Hi, i have just purchased a thomas russell gold filled hunter which needs a second hand and a new crown/stem as the one it has is loose and i cannot wind the watch or set the hands, i have read in other posts of a guy called Steve Burrage at Ryte time, anyone got any idea how to contact him with a view to maybe getting him to fix it for me, i live in liverpool and it is a liverpool watch so i would really like to get it repaired. thanks.


----------



## kevkojak (May 14, 2009)

wal said:


> i have read in other posts of a guy called Steve Burrage at Ryte time, anyone got any idea how to contact him


E.mail has always worked ok for me.

Have you tried googling Ryte Time and shooting him a message?

Failing that I reckon carrier pigeon and smoke signals come in a close second and third (phone comes in sixth)...


----------



## wal (Apr 26, 2011)

kevkojak said:


> wal said:
> 
> 
> > i have read in other posts of a guy called Steve Burrage at Ryte time, anyone got any idea how to contact him
> ...


Thanks, i have googled rye time and cant seem to get any contact details, but thanks for your input.


----------



## kevkojak (May 14, 2009)

Sorry mate, it was just my sarcastic way of pointing you in the right direction!
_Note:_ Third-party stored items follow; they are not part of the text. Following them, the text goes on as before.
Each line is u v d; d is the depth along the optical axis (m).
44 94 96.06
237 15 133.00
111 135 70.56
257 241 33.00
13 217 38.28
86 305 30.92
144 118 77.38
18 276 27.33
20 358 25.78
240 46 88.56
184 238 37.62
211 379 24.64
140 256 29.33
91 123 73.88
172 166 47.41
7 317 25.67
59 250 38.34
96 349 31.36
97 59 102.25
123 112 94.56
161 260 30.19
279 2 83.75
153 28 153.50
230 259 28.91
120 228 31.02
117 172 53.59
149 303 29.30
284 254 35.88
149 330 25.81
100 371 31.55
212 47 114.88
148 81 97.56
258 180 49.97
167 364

Have a look about the site - there should be a tiny little box either top or bottom of the main page (can't remember which) with all the details on.

Steve is pretty prompt too - a day or two to reply maximum.


----------



## Julian Latham (Jul 25, 2005)

Web page HERE


----------



## wal (Apr 26, 2011)

great, thanks very much guys.


----------